Saturday, October 15, 2011
The Generation Gasp: Column Number Two
Daddy’s Little Girl
At the university where I work, we encourage our students to spend a semester, or even a year, studying abroad. When my son Marc was at Temple, I practiced what I preached. A German major (go figure), he spent his junior year studying abroad in Hamburg. When he came home the following August, the broad he was studying came with him. As soon as he graduated, they were back in Deutschland, where he works in banking. They married in ’06, had a baby in ’09, and haven’t been back in the states in five years.
My daughter Claire, on the other hand, has been home since she graduated from Washington College in May ’10. As her tagline, below, says, she’s working as a freelance writer and artist. Over the past year and a half, her mom and I have watched with pride as her talents have blossomed. She’s a grown woman now and a talented professional.
Which, of course, means absolutely nothing to the father in me. Claire remains her Daddy’s little girl. While “Jim, the rational man” knows she was on her own at college for four years – when I usually had no clue what she was up to (ugh) – now, when she’s out late with her “significant other” or her girlfriends, I sleep the way our dog Spike used to sleep… with an ear cocked and an eye half open. Last Saturday night is a good example. I went to bed around midnight. When the phone rang at about two, I leaped from the bed like Ali from his corner… and ran right into the bathroom door. This act of fatherly dedication did neither one of us any good, and scared my wife half to death.
As for the son in Germany, for all I know, he’s become a Neo-Nazi or an embezzler at his bank. I don’t think so. The point is, I don’t worry about it. He’s a man and he’s a million miles away. Out of sight, out of mind.
Claire, on the other hand, is my baby girl and she’s just down the hall. What’s a poor daddy to do?
I won’t lie and say that I’m not at least a little envious of my older brother.

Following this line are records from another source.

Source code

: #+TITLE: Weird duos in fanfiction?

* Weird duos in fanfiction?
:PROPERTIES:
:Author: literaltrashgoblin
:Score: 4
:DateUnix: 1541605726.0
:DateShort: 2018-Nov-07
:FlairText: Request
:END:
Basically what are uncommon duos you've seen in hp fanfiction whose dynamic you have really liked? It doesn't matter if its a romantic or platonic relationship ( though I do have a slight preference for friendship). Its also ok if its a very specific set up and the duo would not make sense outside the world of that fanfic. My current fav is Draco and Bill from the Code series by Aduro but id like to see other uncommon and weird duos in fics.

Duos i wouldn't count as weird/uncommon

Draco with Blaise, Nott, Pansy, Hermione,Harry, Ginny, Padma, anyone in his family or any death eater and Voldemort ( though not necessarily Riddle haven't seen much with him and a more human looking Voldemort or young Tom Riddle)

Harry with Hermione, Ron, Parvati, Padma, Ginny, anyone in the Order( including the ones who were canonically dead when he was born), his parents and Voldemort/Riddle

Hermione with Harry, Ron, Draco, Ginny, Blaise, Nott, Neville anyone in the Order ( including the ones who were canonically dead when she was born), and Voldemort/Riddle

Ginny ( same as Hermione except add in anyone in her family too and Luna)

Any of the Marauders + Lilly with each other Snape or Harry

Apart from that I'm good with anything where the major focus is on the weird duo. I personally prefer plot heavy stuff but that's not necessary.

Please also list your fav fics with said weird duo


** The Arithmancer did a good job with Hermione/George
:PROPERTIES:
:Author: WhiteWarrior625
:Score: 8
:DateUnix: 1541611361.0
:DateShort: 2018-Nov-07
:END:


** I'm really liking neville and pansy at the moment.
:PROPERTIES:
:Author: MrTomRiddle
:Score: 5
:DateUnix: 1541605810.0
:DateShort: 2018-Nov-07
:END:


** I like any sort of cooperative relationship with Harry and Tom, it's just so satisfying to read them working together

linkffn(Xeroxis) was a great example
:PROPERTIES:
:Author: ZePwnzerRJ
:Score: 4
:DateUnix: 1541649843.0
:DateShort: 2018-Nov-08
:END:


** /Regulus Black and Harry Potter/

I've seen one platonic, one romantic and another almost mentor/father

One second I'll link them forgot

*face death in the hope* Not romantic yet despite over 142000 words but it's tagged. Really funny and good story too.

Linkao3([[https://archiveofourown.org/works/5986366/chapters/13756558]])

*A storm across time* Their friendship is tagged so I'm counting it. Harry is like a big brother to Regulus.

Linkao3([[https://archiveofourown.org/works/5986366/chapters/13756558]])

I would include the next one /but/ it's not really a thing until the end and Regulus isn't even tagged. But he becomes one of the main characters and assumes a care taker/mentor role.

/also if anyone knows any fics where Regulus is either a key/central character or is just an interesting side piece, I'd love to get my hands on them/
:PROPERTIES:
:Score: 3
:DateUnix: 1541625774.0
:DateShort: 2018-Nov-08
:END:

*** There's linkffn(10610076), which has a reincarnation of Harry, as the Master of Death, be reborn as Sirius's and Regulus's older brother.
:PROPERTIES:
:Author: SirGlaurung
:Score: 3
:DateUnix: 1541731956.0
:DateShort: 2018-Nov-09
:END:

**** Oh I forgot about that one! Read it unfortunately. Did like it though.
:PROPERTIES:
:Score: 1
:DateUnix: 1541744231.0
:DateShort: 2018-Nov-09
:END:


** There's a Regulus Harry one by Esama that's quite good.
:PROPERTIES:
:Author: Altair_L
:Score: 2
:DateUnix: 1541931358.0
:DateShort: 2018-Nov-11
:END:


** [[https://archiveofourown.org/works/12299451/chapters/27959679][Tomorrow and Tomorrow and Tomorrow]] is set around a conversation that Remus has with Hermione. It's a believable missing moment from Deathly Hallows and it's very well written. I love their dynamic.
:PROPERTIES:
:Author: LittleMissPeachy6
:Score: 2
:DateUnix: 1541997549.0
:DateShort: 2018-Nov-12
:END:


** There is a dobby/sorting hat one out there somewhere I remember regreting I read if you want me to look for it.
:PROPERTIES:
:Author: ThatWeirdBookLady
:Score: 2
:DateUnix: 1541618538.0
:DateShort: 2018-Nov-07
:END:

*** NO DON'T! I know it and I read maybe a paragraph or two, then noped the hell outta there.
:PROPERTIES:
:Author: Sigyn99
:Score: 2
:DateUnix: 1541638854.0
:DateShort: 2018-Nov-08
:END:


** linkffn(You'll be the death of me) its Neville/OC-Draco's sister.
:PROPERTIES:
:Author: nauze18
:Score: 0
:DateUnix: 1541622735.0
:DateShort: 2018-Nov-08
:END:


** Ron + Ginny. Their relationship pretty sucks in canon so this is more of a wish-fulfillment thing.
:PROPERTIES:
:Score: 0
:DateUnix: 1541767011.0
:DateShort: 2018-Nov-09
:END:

In my mind, he’s out there – really out there – doing his own thing, living life exactly the way he wants to live it, without anyone telling him what to do or when to do it. Of course, he has a wife and child, so that’s probably a wildly inaccurate mental image. But still.
One thing is for sure: he’s not living with his parents anymore.
Of course, my parents are reasonable people. They aren’t like those helicopter parents you see on TV, alternating coddling and suffocating their children with too much love. No, my parents are pretty normal. They know I’m 23, and they act accordingly. I leave a note on the table if I’m going to be gone for longer than usual, and I keep my cell phone on. For the most part, that’s all they ask.
But my dad is a worrier. He worries if I’m out for ten minutes longer than I said I’d be out. He worries when I drive anywhere more than fifteen miles away. I’ll probably be smothered to death if I ever get in a car accident, because the car he helped me pick out has about twenty airbags. Honestly. It’s like driving a marshmallow.
In essence, that’s what moving back home after college is like: a marshmallow. It’s safe and warm; it’s full of happy childhood memories. But it’s also a little squishy and sometimes smothering. Don’t get me wrong – I realize that it goes both ways, and I’m probably cramping my parents’ style by moving back home. It’s not easy, learning to live together as adults and not just as parent and child. The only difference is that when my parents stay out until midnight – or at least nine o’clock – I can’t help but be relieved to feel, if only for a short time, a bit more independent. Grown up.
Then they come home and ask me when I’m going to take some initiative and start doing my own laundry, and the illusion is shattered. It seems I still have a ways to go.